[Opening THE RECORDS section]

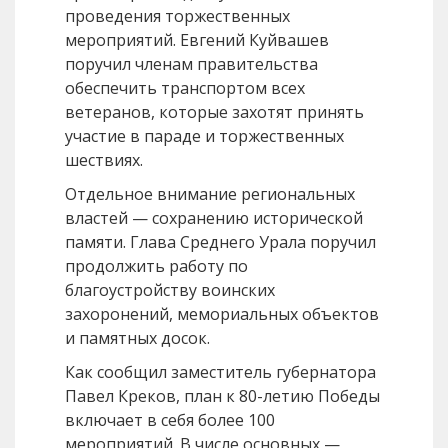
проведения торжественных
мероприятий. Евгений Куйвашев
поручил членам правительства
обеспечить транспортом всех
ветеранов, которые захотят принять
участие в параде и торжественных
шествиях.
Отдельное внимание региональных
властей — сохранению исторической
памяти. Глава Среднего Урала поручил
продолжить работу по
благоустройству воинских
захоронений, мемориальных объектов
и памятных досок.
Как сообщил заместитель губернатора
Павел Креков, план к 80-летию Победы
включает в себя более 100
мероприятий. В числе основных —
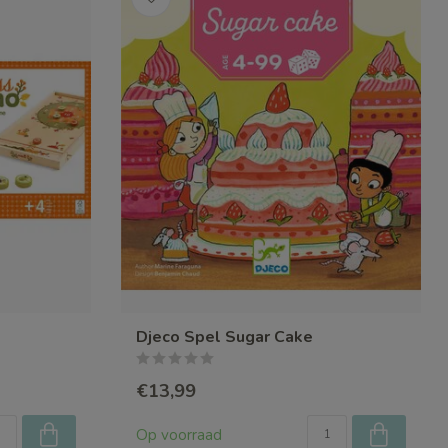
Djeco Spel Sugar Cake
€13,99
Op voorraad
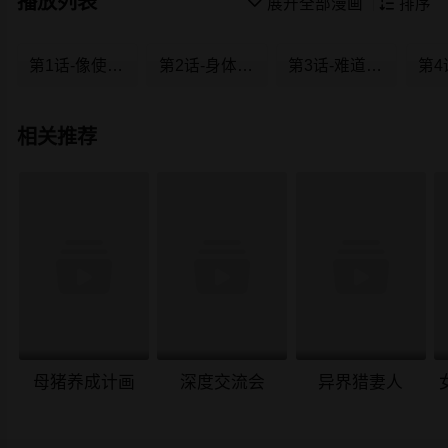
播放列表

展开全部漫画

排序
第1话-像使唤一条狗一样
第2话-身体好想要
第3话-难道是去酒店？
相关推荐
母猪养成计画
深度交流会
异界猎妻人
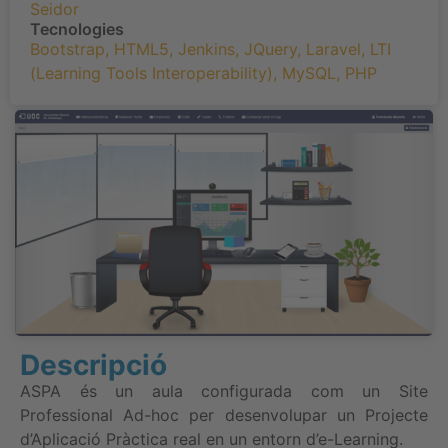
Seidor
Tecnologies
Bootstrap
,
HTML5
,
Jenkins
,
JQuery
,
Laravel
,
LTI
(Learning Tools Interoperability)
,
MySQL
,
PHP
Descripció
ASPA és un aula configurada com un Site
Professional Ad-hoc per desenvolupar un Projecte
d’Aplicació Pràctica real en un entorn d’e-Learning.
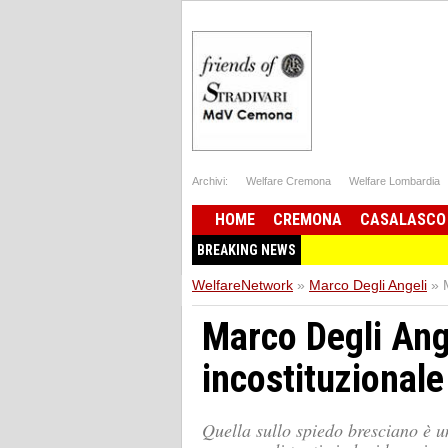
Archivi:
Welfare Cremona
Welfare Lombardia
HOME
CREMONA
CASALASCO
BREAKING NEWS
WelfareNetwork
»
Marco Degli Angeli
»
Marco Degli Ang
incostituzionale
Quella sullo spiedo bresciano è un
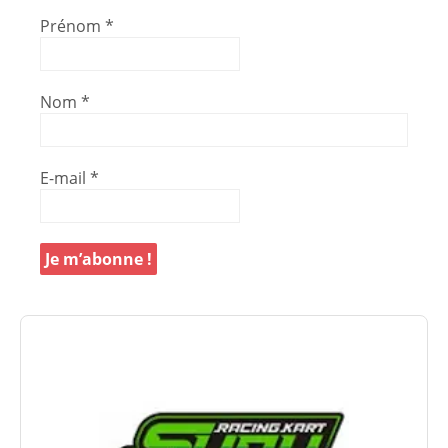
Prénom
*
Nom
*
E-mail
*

[Closing THE RECORDS section]

▶ **DIRECTIVE**
Rewrite the text of every entry above, putting "Niet op voorraad" in place of "Op voorraad" and leaving everything else unchanged. Leave the pictures out.

▶ **RESPONSE TO THE EXERCISE**
проведения торжественных
мероприятий. Евгений Куйвашев
поручил членам правительства
обеспечить транспортом всех
ветеранов, которые захотят принять
участие в параде и торжественных
шествиях.
Отдельное внимание региональных
властей — сохранению исторической
памяти. Глава Среднего Урала поручил
продолжить работу по
благоустройству воинских
захоронений, мемориальных объектов
и памятных досок.
Как сообщил заместитель губернатора
Павел Креков, план к 80-летию Победы
включает в себя более 100
мероприятий. В числе основных —
Djeco Spel Sugar Cake
€13,99
Niet op voorraad
播放列表

展开全部漫画

排序
第1话-像使唤一条狗一样
第2话-身体好想要
第3话-难道是去酒店？
相关推荐
母猪养成计画
深度交流会
异界猎妻人
Seidor
Tecnologies
Bootstrap
,
HTML5
,
Jenkins
,
JQuery
,
Laravel
,
LTI
(Learning Tools Interoperability)
,
MySQL
,
PHP
Descripció
ASPA és un aula configurada com un Site
Professional Ad-hoc per desenvolupar un Projecte
d’Aplicació Pràctica real en un entorn d’e-Learning.
Archivi:
Welfare Cremona
Welfare Lombardia
HOME
CREMONA
CASALASCO
BREAKING NEWS
WelfareNetwork
»
Marco Degli Angeli
»
Marco Degli Ang
incostituzionale
Quella sullo spiedo bresciano è un
Prénom
*
Nom
*
E-mail
*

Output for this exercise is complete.